Secara etimologis, sihir artinya sesuatu yang tersembunyi dan sangat halus penyebabnya. Sedangkan menurut istilah syariat, Abu Muhammad Al Maqdisi menjelaskan, sihir adalah azimat-azimat, mantra-mantra atau pun buhul-buhul yang bisa memberi pengaruh terhadap hati sekaligus jasad, bisa menyebabkan seseorang menjadi sakit, terbunuh, atau pun memisahkan seorang suami dari istrinya.

10 Jurus Penangkal Sihir, Dengki dan Sihir Ain (1)

Jadi sihir benar-benar ada, memiliki pengaruh dan hakikat yang bisa mencelakakan seseorang dengan taqdir Allah yang bersifat kauni . Allah Subhanahu wa Ta’ala berfirman

فَيَتَعَلَّمُونَ مِنْهُمَا مَا يُفَرِّقُونَ بِهِ بَيْنَ الْمَرْءِ وَزَوْجِهِ وَمَاهُم بِضَآرِّينَ بِهِ مِنْ أَحَدٍ إِلاَّ بِإِذْنِ اللَّهِ

“Maka mereka mempelajari dari kedua malaikat itu apa yang bisa mereka gunakan untuk menceraikan antara seorang (suami) dengan istrinya. Dan mereka (ahli sihir) itu tidak dapat memberi mudharat dengan sihirnya kepada seorang pun kecuali dengan izin Allah” [Al Baqarah : 102].
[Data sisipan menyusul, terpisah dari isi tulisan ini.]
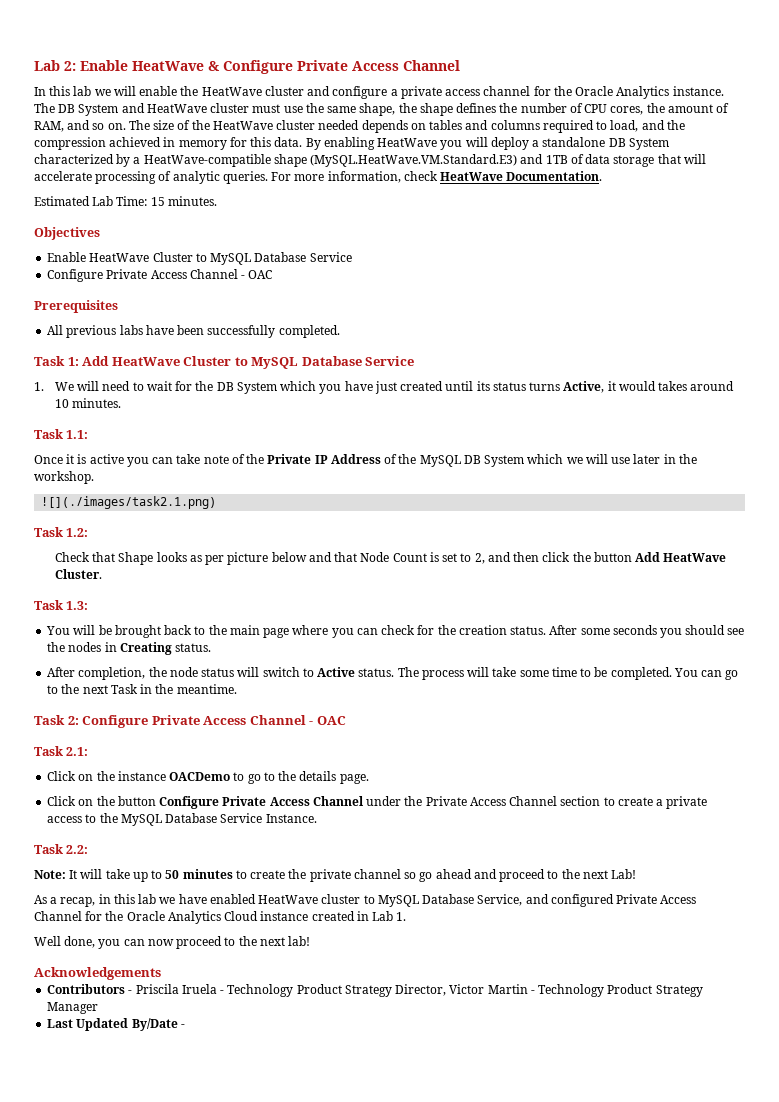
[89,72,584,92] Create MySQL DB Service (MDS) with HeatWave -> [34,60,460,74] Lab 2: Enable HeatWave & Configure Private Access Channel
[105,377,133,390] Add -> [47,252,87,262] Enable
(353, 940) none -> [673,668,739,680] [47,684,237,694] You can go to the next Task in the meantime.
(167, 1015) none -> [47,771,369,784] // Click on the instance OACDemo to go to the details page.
Al Imam Al Hafizh Ibnul Qayyim berkata selepas menjelaskan tentang hasad, sihir,dan ‘ain: “Kejahatan orang yang hasad terhadap yang dihasadi dapat ditolak dengan 10 cara, diantaranya:


  1. Berlindung Kepada Allah Dari Kejahatannya
  2. Bertakwa Kepada Allah
  3. Bersabar Atas Musuhnya
  4. Bertawakkal Kepada Allah
  5. Mengosongkan Hati Dengan Tidak Memikirkannya
  6. Bertaqarrub Dan Mengikhlaskan Diri Untuk Allah
  7. Memurnikan Taubat Untuk Allah
  8. Bersedekah Dan Berbuat Kebajikan Semampunya
  9. Memadamkan Kedengkian Permusuhan Dan Gangguan Orang Dengan Berbuat Baik Kepadanya
  10. Memurnikan Tauhid Untuk Allah


Berikut penjelasannya:

1. Berlindung Kepada Allah Dari Kejahatannya


قُلْ أَعُوذُ بِرَبِّ الْفَلَقِ.مِن شَرِّ مَا خَلَقَ.وَمِن شَرِّ غَاسِقٍ إِذَا وَقَبَ.وَمِن شَرِّ النَّفَّاثَاتِ فِي الْعُقَدِ.وَمِن شَرِّ حَاسِدٍ إِذَا حَسَدَ.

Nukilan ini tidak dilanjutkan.